3.5. Computational Methods

Computations have been performed using density functional theory (DFT) on the Gaussian 09 (Revision D.01) software [29]. Optimizations led to the minimum energy structures which were then confirmed to be true minima on the potential energy surface by subsequent frequency calculations and imaginary-frequency was absent.

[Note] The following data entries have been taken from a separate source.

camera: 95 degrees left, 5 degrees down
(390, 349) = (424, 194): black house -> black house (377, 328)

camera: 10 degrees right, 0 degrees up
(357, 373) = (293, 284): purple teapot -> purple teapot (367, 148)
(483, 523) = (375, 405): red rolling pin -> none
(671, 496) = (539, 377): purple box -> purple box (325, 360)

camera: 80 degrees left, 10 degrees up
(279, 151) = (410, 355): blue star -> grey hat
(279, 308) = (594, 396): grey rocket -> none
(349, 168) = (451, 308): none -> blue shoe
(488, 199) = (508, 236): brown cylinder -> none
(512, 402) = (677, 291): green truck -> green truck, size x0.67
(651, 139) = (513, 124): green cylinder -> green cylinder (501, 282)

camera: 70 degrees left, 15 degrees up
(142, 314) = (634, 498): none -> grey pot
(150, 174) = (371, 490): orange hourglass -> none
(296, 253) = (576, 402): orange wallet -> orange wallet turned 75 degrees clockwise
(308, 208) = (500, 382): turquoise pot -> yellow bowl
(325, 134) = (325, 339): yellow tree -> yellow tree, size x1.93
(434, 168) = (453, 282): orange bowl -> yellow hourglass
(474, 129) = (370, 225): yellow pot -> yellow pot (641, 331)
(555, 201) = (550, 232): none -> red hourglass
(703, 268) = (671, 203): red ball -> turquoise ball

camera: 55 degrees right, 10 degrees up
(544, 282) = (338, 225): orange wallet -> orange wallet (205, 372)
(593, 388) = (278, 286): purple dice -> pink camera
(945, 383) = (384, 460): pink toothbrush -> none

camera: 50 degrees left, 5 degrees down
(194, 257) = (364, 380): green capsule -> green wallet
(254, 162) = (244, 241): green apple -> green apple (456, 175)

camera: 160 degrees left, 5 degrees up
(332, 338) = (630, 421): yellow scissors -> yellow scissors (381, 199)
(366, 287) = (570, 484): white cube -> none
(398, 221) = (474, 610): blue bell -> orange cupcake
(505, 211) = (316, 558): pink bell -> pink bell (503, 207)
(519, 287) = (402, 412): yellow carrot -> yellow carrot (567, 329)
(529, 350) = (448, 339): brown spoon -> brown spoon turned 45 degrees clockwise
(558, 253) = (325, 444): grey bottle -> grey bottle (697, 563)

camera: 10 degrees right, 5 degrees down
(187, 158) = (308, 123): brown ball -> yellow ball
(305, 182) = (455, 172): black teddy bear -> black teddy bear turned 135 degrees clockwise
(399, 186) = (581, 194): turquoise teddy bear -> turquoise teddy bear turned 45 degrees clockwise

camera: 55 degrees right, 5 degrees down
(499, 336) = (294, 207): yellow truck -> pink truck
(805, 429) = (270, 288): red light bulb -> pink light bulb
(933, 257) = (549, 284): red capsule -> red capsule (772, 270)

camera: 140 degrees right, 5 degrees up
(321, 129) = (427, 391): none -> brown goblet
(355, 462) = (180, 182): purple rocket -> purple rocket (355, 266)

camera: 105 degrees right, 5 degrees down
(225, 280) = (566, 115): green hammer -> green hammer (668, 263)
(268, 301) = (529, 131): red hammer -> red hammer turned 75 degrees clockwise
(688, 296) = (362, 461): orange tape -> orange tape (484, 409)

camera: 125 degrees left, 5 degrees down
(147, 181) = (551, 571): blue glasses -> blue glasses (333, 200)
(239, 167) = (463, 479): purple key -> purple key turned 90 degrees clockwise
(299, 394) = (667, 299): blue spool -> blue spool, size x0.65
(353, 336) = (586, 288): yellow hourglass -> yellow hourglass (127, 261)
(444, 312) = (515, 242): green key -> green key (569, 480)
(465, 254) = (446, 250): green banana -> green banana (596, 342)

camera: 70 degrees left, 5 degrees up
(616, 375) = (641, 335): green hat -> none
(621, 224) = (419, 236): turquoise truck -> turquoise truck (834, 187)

Adamo’s hybrid version [30] of Perdew, Burke, and Ernzerhof-functional (PBE0) [31] was used in all the calculations aided by Grimme’s empirical dispersion correction (D3) with Becke-Johnston damping (D3BJ) [32,33,34]. Basis set employed was triple ζ basis set, def2-TZVP [35]. The implicit solvation effects were modeled using Polarizable Continuum Model (PCM) with the integral equation formalism variant (IEFPCM) [36,37,38,39,40,41,42] with Cramer and Truhlar’s [43] SMD parameter set as implemented in Gaussian 09 [29]. The solvent used in calculations was 1,4-dioxane in all the calculations. For visualization and 3D image generation the GaussView 5.0.9 and CYLview [44] tools have been used.

4. Conclusions

A series of (E)-4-bromo-N-((3-bromothiophen-2-yl)methylene)-2-methylaniline analogs 5a–5d and 6a–6d have been synthesized in moderate yields (33–40% and 31–46%, respectively) via Suzuki cross-coupling reactiona. Various functional electron donating and withdrawing moieties were accepted under the reaction conditions. DFT investigations of the synthesized compounds have been done to study their structural and electronic properties. After a detailed insight into FMOs of these compounds and their different reactivity descriptors, it is concluded that compound 5d is the most reactive one while 5c is the most stable in the series. NLO calculations demonstrate 5d and 5b as having good potential to act as potential nonlinear optical materials.